Camas commented on Robinhood to pay $70M for 'systemic supervisory failures'   reuters.com/technology/br... · Posted by u/MikeDelta
claudiulodro · 4 years ago
Towns where the newspaper has shut down have provably higher levels of excess spending and governmental waste & corruption:

> Cities where newspapers closed up shop saw increases in government costs as a result of the lack of scrutiny over local deals, say researchers who tracked the decline of local news outlets between 1996 and 2015.

> Disruptions in local news coverage are soon followed by higher long-term borrowing costs for cities. Costs for bonds can rise as much as 11 basis points after the closure of a local newspaper—a finding that can’t be attributed to other underlying economic conditions, the authors say. Those civic watchdogs make a difference to the bottom line.

> https://www.bloomberg.com/news/articles/2018-05-30/when-loca...

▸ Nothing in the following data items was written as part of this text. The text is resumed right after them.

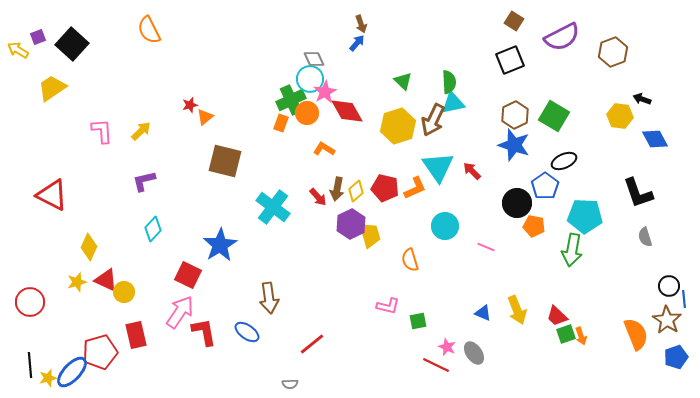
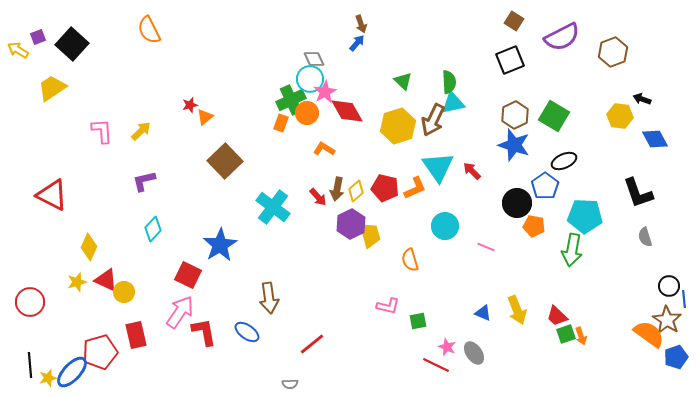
brown square at (225, 161): rotated 32 degrees clockwise
orange semicircle at (636, 334): moved 13 px right; rotated 32 degrees counterclockwise
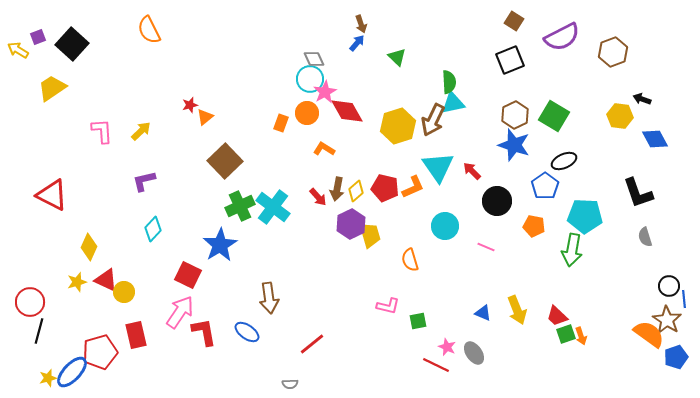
green triangle at (403, 81): moved 6 px left, 24 px up
green cross at (291, 100): moved 51 px left, 106 px down
orange L-shape at (415, 188): moved 2 px left, 1 px up
black circle at (517, 203): moved 20 px left, 2 px up
black line at (30, 365): moved 9 px right, 34 px up; rotated 20 degrees clockwise
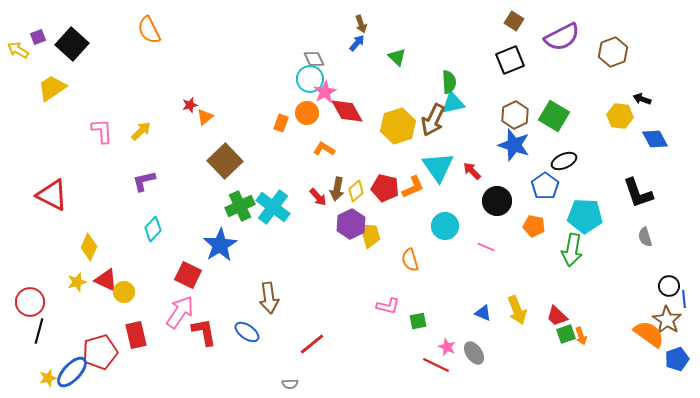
blue pentagon at (676, 357): moved 1 px right, 2 px down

That seems like a pretty big downside.

Camas · 4 years ago
That's a press release for an unpublished paper disguised as an article.
Camas commented on Robinhood to pay $70M for 'systemic supervisory failures'   reuters.com/technology/br... · Posted by u/MikeDelta
bobthepanda · 4 years ago
Does your circle of friends on FB actually go to every county, water board, school board, etc. meeting and take notes? Because that was the old role of the local paper, which could often get scoops from a reporter whose job it was to go to those.
Camas · 4 years ago
Anything interesting that happens at a school board makes the news now because everyone there has a phone and internet. What exciting scoops do you think we're missing?
Camas commented on Robinhood to pay $70M for 'systemic supervisory failures'   reuters.com/technology/br... · Posted by u/MikeDelta
bobthepanda · 4 years ago
The problem with this is that if you hive off the 80 percent that is easy and profitable you may also end up binning the competitors and then there is nothing for the 20 percent if the new competitor decides to do absolutely nothing.

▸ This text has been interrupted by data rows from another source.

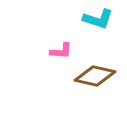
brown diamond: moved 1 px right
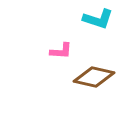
brown diamond: moved 1 px left, 1 px down
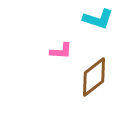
brown diamond: rotated 51 degrees counterclockwise
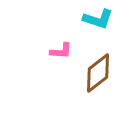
brown diamond: moved 4 px right, 4 px up
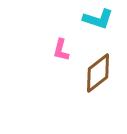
pink L-shape: moved 1 px up; rotated 100 degrees clockwise
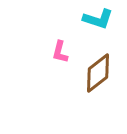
pink L-shape: moved 1 px left, 2 px down
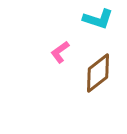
pink L-shape: rotated 40 degrees clockwise
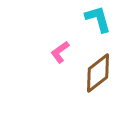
cyan L-shape: rotated 124 degrees counterclockwise
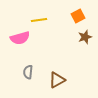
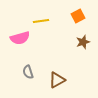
yellow line: moved 2 px right, 1 px down
brown star: moved 2 px left, 5 px down
gray semicircle: rotated 24 degrees counterclockwise
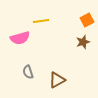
orange square: moved 9 px right, 4 px down
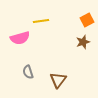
brown triangle: moved 1 px right; rotated 24 degrees counterclockwise
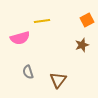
yellow line: moved 1 px right
brown star: moved 1 px left, 3 px down
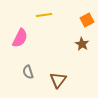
yellow line: moved 2 px right, 6 px up
pink semicircle: rotated 48 degrees counterclockwise
brown star: moved 1 px up; rotated 24 degrees counterclockwise
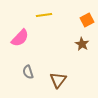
pink semicircle: rotated 18 degrees clockwise
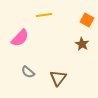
orange square: rotated 32 degrees counterclockwise
gray semicircle: rotated 32 degrees counterclockwise
brown triangle: moved 2 px up
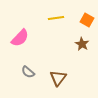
yellow line: moved 12 px right, 3 px down
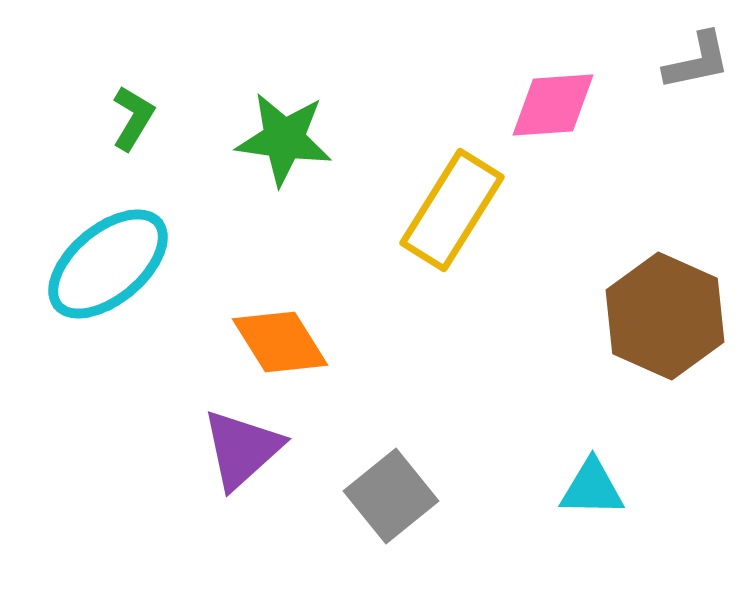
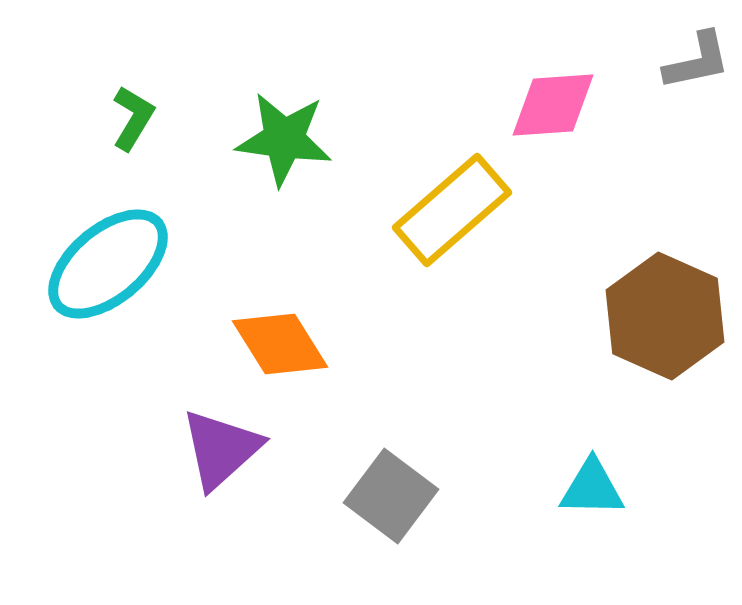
yellow rectangle: rotated 17 degrees clockwise
orange diamond: moved 2 px down
purple triangle: moved 21 px left
gray square: rotated 14 degrees counterclockwise
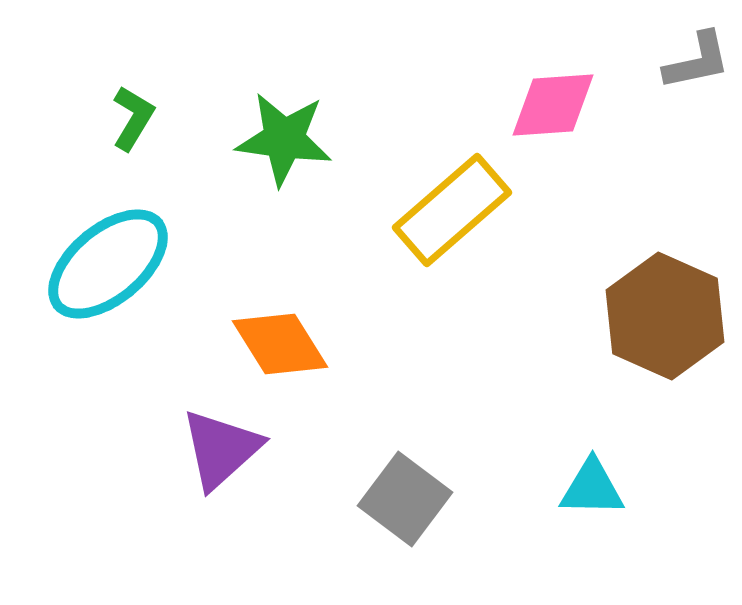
gray square: moved 14 px right, 3 px down
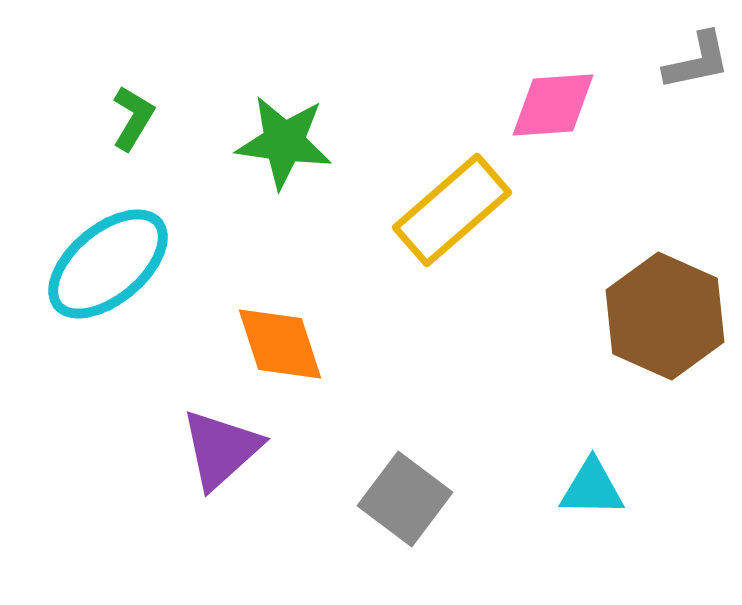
green star: moved 3 px down
orange diamond: rotated 14 degrees clockwise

This is what happened when Craiglist and later Facebook cannibalized classified ads in the US; many local and hyperlocal newspapers disappeared because they were not big enough to attract major advertisers, but all the local ones left. Yet Craiglist provides no news at all and Facebook aggregates news but certainly doesn't produce any, and especially not at the local or hyperlocal level.

Camas · 4 years ago
I can follow a few people on fb to get the same content that local newspapers provided. For free. Where's the downside?
Camas commented on Zombie research haunts academic literature long after its supposed demise   economist.com/graphic-det... · Posted by u/pseudolus
rob_c · 4 years ago
Shame it's behind a paywall.

Obviously directly derived works or studies that replicate results are probably suitable for withdrawl too under the same criteria. I wonder how many published papers on average should be withdrawn when events such as this happen. I suppose its related to impact assessments but I wonder how that varies from field to field.

Camas · 4 years ago
https://outline.com/DMNUXu

Most of the article talks about post-retraction citations

Camas commented on Onivim 2 is a retro-futuristic modal editor   v2.onivim.io... · Posted by u/niedzielski
lbotos · 5 years ago
Why?

I backed it early and paid less for a half-implemented editor but wanted to show support.

The later you back the more that's actually built.

What main motivation do you think the seller has? It's basically an early bird discount.

Camas · 5 years ago
Many things improve but go down in price. Can't articulate fully but it instinctively feels like a rationalisation rather than a reason.

>It's basically an early bird discount.